André’s concerns thus fade, and he gets to work. Understanding and cleaning the data is no small feat for him, but he finds a snippet of code from a hackathon that involved scrubbing very similar types of data. He uses various code snippets culled from the internet that apply different cleaning methods. He tests the code snippets and evaluates them on the basis of the usual quality-control criteria. Easy-AI-Code-Pilot offers good suggestions for small subtasks, but André struggles to integrate all these different pieces of code. Even though there are times that he’s not quite sure of himself, in the end, everything looks plausible and consistent enough. However, he cannot guarantee that he may not have overlooked or incorrectly assigned one thing or another in all the data and code fragments. Nor did he adhere to any strict separation between training, validation and testing data sets. Time is ticking, and he brushes aside his creeping doubt because the results look convincing. He had, after all, run tests on various models using multiple hyperparameters for each one, and he correctly documented everything in Python Notebook files. He may not have come up with the perfect solution, but André is confident that the result is not too shabby.

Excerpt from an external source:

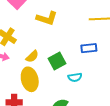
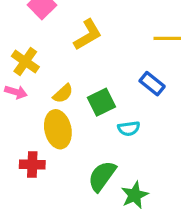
yellow L-shape: (47, 18) -> (88, 35), turned -50
blue rectangle: (89, 48) -> (152, 84), turned 42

Three weeks later, Verona and André are called in by Frederic, the IT product director and account executive for BioRetail. When they enter the room, they see Geraldine—the representative from BioRetail. The atmosphere is cold, and Frederic asks everyone to have a seat. Then Geraldine begins: at first, she was enthusiastic about the prognostic notebooks, but when she tried analyzing more recent data, it was spitting out results that made no sense whatsoever. Since the new data looked slightly different, she wanted to adjust the notebooks herself. That’s when she noticed that different program components were all based on different features. Then she saw even more inconsistencies, so she sat down with her IT people and reviewed everything. She couldn’t believe her eyes. The code was awful; it had zero homogeneity, and the data models were way too different. The documentation was atrocious. Everything was a hodgepodge slapped together from various methods that couldn’t function reliably. It was totally unacceptable, and any company capable of delivering such a slipshod product was certainly in no position to integrate multiple programs. Verena and Frederic exchanged glances before they looked at André and said: “So, you’ve got to have some explanation for this, right?”

Questions:

  • What is the value of using such tools as Easy-AI-Code-Pilot to generate code automatically?

  • What basic principles should be followed when using these assistance systems?

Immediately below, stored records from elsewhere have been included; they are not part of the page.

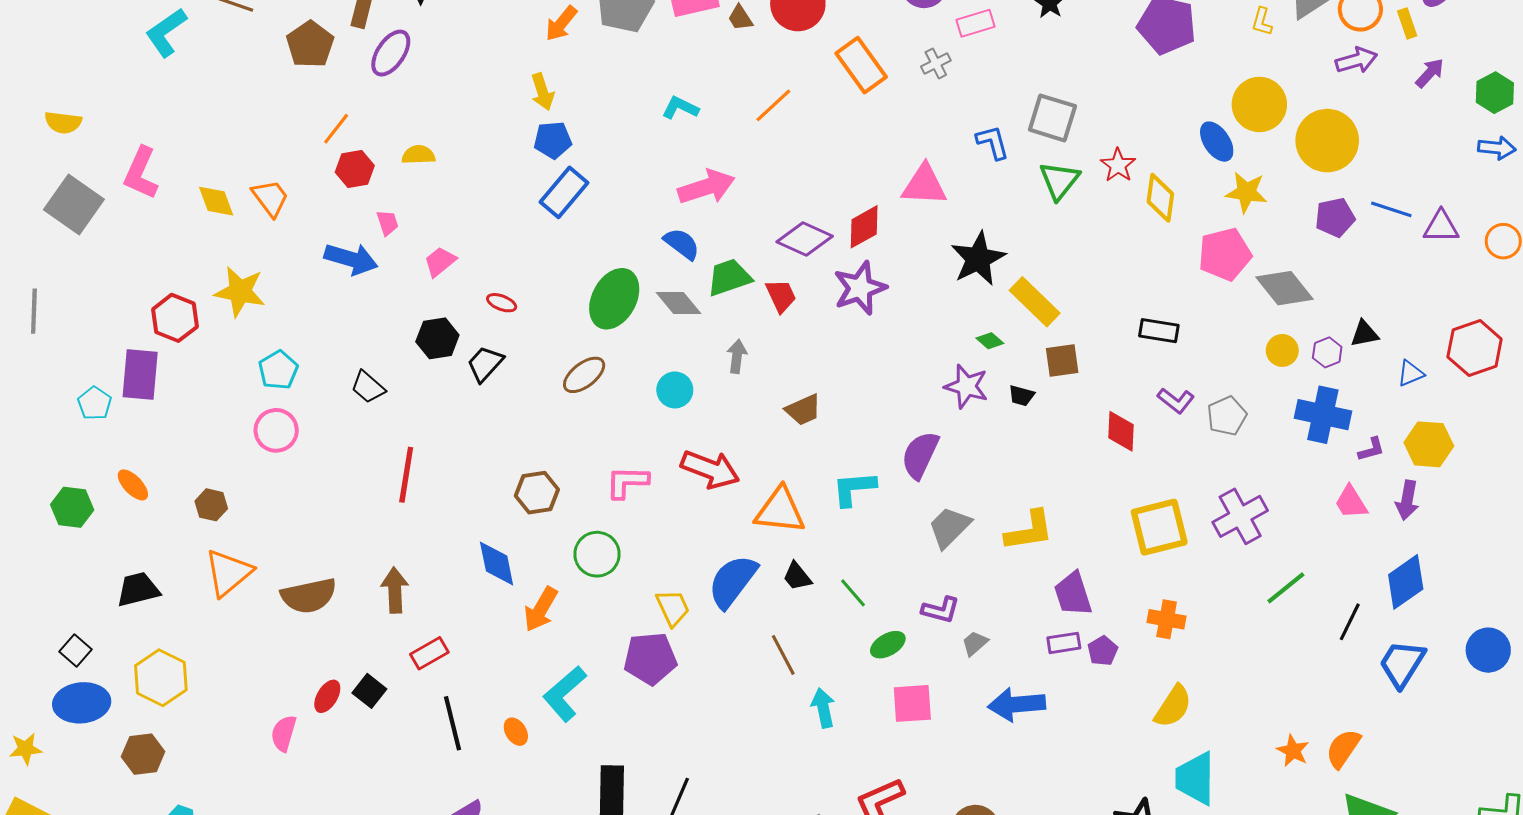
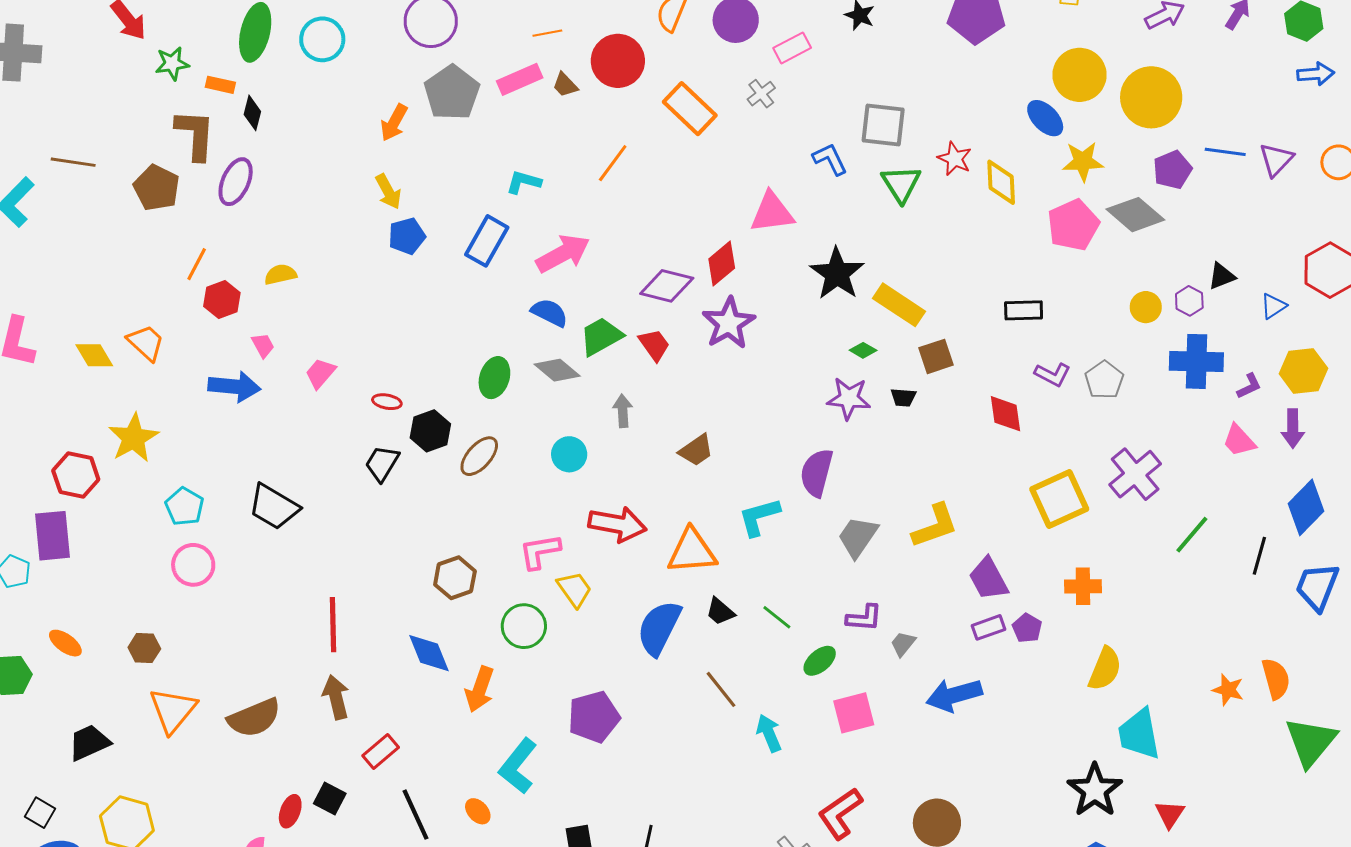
blue rectangle: (564, 192) -> (487, 241), moved
purple triangle: (1441, 227) -> (1276, 160), turned -36
gray diamond: (1284, 288) -> (1135, 215), moved
yellow star: (240, 292) -> (133, 438), turned -30
green ellipse: (614, 299) -> (494, 378), size x0.7
black hexagon: (437, 338) -> (430, 431), moved
black trapezoid: (368, 387) -> (274, 507), size x1.5
red line: (406, 475) -> (333, 625), moved
yellow trapezoid: (673, 608) -> (574, 589), moved
orange semicircle: (1343, 749) -> (1276, 679), turned 141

  • Should André have been more diligent about telling his team leader he wasn’t qualified to take on the assignment?

  • What was Verena’s role in this? As team leader, what should she have done better? Who is most at fault for the whole fiasco?

  • Does the platform provider CoDev have any responsibility for making a product like Easy-AI-Code-Pilot accessible free of charge? Is it enough for CoDev to display a text warning about potential product misuse?

  • What steps should providers of these kinds of tools take to live up to their obligations?

  • What do you think about Verena humiliating André in front of the IT product director and the BioRetail representative? What ethical principles should apply to management personnel in this situation?

  • Is it even possible to implement ethical principles in AI? What are the implications for the way we deal with AI? What might a code of ethics look like?